- [ACTIVITY 1]
Rewrite the paragraph of the forum post that begins "The extra libraries would be interesting" more briefly, keeping its main facts.

- [DOCUMENT SEGMENT]
* * *
[Swlug] Math calculations

[Rhys Sage]

I looked up the Haversine formula and found it nicely explained.

Law of Haversine:

To derive law of Haversine one needs to start the calculation with spherical law of cosine i.e cos a = cos b * cos c + sin b * sin c * cos A

One can derive Haversine formula to calculate distance between two as:

a = sin²(ΔlatDifference/2) + cos(lat1).cos(lt2).sin²(ΔlonDifference/2)
c = 2.atan2(√a, √(1−a))
d = R.c

where,

ΔlatDifference = lat1 – lat2 (difference of latitude)

ΔlonDifference = lon1 – lon2 (difference of longitude)

R is radius of earth i.e 6371 KM or 3961 miles

and d is the distance computed between two points.


The extra libraries would be interesting. I'm not 100% sure that they're available for the Pi Pico and its limited memory. However, I just said to myself, it really can't be that hard to cave-man it.

I came up with this:
#a = sin²(ΔlatDifference/2) + cos(lat1).cos(lt2).sin²(ΔlonDifference/2)
A = math.sin((LocationOneV-LocationTwoV)/2) + ((math.cos(LocationOneV)*(math.cos(LocationTwoV))*math.sin((LocationOneH-LocationTwoH)/2)))
print (A)
#C = 2*(math.atan2((math.sqrt(A)), (math.sqrt(1-A))))
#d = R.c
Distance = RadiusOfEarth*C
print("New distance in miles ", Distance)

However, it must be Friday the thirteenth today. I was getting an error on the big calculation for C which I've traced to math.sqrt(1-A). 
I get the unlikely ValueError: math domain error

I resolved that by putting an abs in thus:
C = 2*(math.atan2((math.sqrt(A)), (math.sqrt(abs(1-A)))))

That in turn made the result come up that the distance between The Tower of London and the Arc De Triomphe is 11309.79673477676 miles. I think that would represent quite a detour!

Using my flat-earth calculation I estimated the distance between the two as being 217 miles which seems much more realistic though the actual distance is allegedly 211 miles.

Clearly the abs does not belong where it was put. This is puzzling but not insoluble. Right now I have to rush off on a mission so I'll post this.

I'm thinking that the problem could be that I am representing East and North as positive values with West and South as negative values.



Rhys Sage
* * *
- [ACTIVITY 2]
In the records, rewrite the lines from the one containing "Mehr laden..." through the one containing "protection de l'enfance.", both ends included, with "soutiens" changed to "appuis" and everything else the same. Omit the pictures from your answer.
* * *
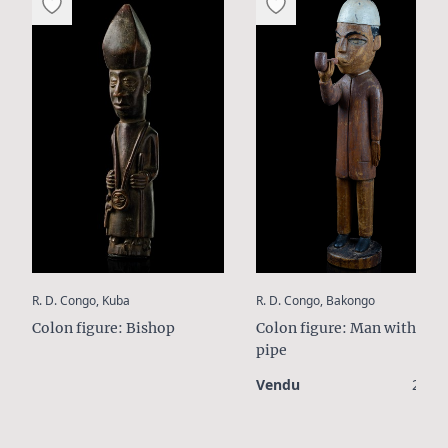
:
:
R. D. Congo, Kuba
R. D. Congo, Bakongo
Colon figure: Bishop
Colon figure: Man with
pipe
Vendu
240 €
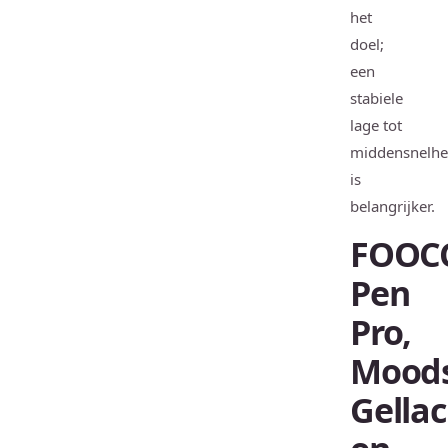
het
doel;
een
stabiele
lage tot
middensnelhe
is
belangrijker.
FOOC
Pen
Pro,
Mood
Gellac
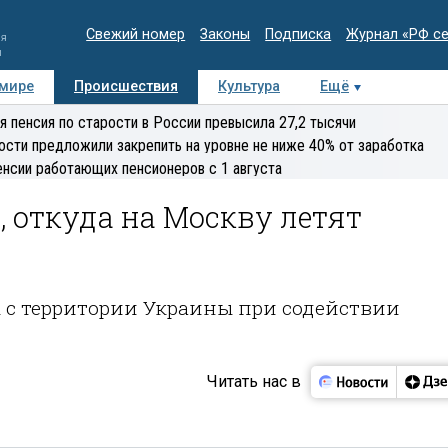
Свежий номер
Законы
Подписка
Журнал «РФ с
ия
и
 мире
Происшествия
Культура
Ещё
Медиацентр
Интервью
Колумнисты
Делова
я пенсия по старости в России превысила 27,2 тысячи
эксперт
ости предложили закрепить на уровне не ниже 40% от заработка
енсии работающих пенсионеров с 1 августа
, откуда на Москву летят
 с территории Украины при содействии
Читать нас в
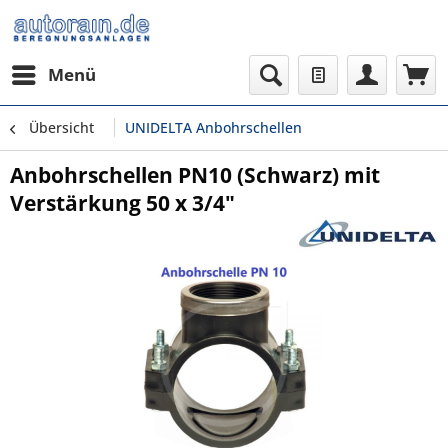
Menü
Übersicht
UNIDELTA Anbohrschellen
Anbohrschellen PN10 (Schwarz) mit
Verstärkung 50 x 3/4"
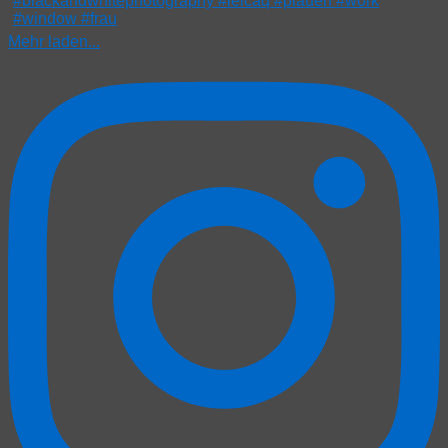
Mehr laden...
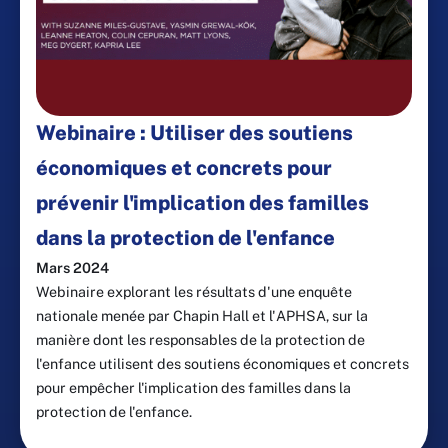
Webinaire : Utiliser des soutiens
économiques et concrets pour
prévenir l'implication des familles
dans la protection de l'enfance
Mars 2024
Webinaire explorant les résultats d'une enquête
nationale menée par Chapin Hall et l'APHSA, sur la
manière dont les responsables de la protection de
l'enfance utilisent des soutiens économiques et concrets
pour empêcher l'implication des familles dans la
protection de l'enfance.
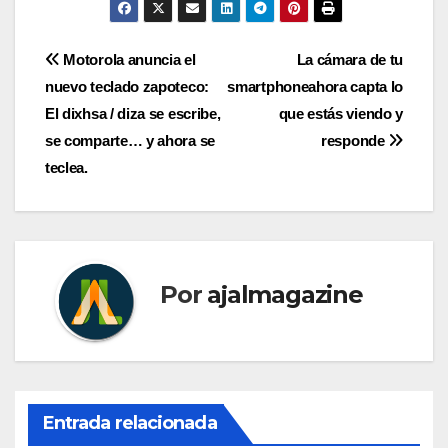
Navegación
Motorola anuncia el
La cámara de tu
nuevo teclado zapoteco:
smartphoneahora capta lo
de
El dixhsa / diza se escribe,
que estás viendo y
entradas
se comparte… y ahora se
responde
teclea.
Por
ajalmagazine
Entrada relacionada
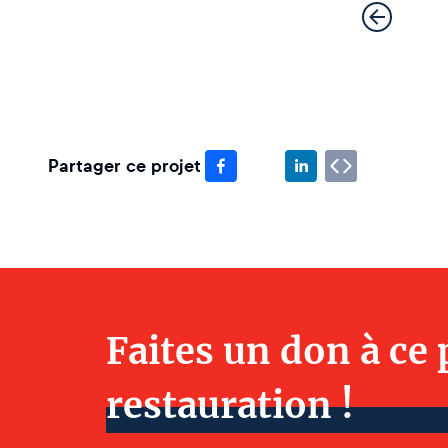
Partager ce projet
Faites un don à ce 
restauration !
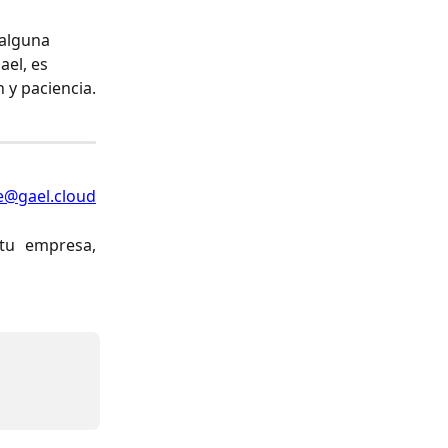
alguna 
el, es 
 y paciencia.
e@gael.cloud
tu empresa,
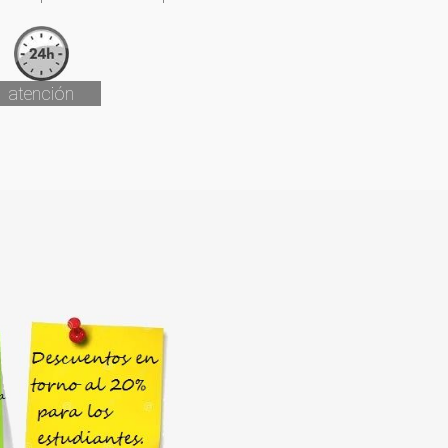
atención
* * *
- [ANSWER 1]
The extra libraries sound interesting, but they may not be available for the Pi Pico with its limited memory. Doing the calculation by hand seemed easy enough.

- [ANSWER 2]
Mehr laden...
Webinaire : Utiliser des appuis
économiques et concrets pour
prévenir l'implication des familles
dans la protection de l'enfance
Mars 2024
Webinaire explorant les résultats d'une enquête
nationale menée par Chapin Hall et l'APHSA, sur la
manière dont les responsables de la protection de
l'enfance utilisent des appuis économiques et concrets
pour empêcher l'implication des familles dans la
protection de l'enfance.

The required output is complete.